§ **PASSAGE SHOWN**:
_ _ _ _ _
Debbaut does not explicitly disclose obtaining historical data including values corresponding to a plurality of different locations of a worksite, wherein the values comprise one or more of:
historical crop moisture values;
historical material application values;
historical planting values;
historical tillage values;
historical operating parameter values;
or historical harvest readiness values.
However, Meltzer suggests obtaining historical data including values corresponding to a plurality of different locations of a worksite, wherein the values comprise one or more of:
historical crop moisture values;
historical material application values;
historical planting values;
historical tillage values;
historical operating parameter values;
or historical harvest readiness values (see at least ¶ [0069], [0127], and [0165-0168] disclosing a system to train and predict crop size and yield based on historical information of a UAV collecting images of a given fruit and comparing their size by position in the plot).
It would be obvious to one of ordinary skill in the art before the effective filing date of the present invention to incorporate the historical size comparison of Meltzer into the field monitoring and data collecting methods of Debbaut with a reasonable expectation of success because both inventions are directed toward using UAVs to operate and collect agricultural field information to facilitate harvesting. This would allow the harvesting system to anticipate when crops are ready to be harvested and can more readily harvest the ripe crops at the earliest possibility.
_ _ _ _ _
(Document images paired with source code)
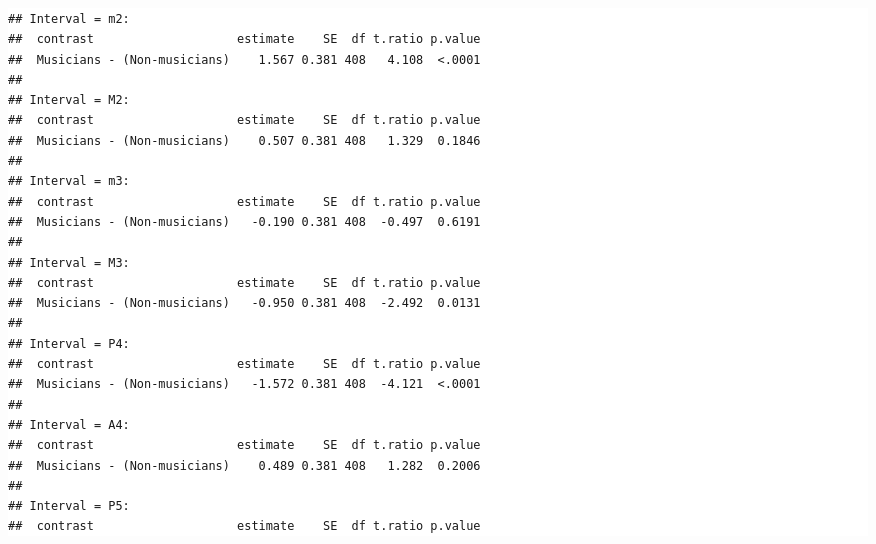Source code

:     ## Interval = m2:
    ##  contrast                    estimate    SE  df t.ratio p.value
    ##  Musicians - (Non-musicians)    1.567 0.381 408   4.108  <.0001
    ## 
    ## Interval = M2:
    ##  contrast                    estimate    SE  df t.ratio p.value
    ##  Musicians - (Non-musicians)    0.507 0.381 408   1.329  0.1846
    ## 
    ## Interval = m3:
    ##  contrast                    estimate    SE  df t.ratio p.value
    ##  Musicians - (Non-musicians)   -0.190 0.381 408  -0.497  0.6191
    ## 
    ## Interval = M3:
    ##  contrast                    estimate    SE  df t.ratio p.value
    ##  Musicians - (Non-musicians)   -0.950 0.381 408  -2.492  0.0131
    ## 
    ## Interval = P4:
    ##  contrast                    estimate    SE  df t.ratio p.value
    ##  Musicians - (Non-musicians)   -1.572 0.381 408  -4.121  <.0001
    ## 
    ## Interval = A4:
    ##  contrast                    estimate    SE  df t.ratio p.value
    ##  Musicians - (Non-musicians)    0.489 0.381 408   1.282  0.2006
    ## 
    ## Interval = P5:
    ##  contrast                    estimate    SE  df t.ratio p.value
_ _ _ _ _
Revise the patent rejection passage from "It would be" up to and including "the earliest possibility.", putting "drones" in place of "UAVs". None of these items is required.

§ **SOLUTION TO THIS TASK**:
It would be obvious to one of ordinary skill in the art before the effective filing date of the present invention to incorporate the historical size comparison of Meltzer into the field monitoring and data collecting methods of Debbaut with a reasonable expectation of success because both inventions are directed toward using drones to operate and collect agricultural field information to facilitate harvesting. This would allow the harvesting system to anticipate when crops are ready to be harvested and can more readily harvest the ripe crops at the earliest possibility.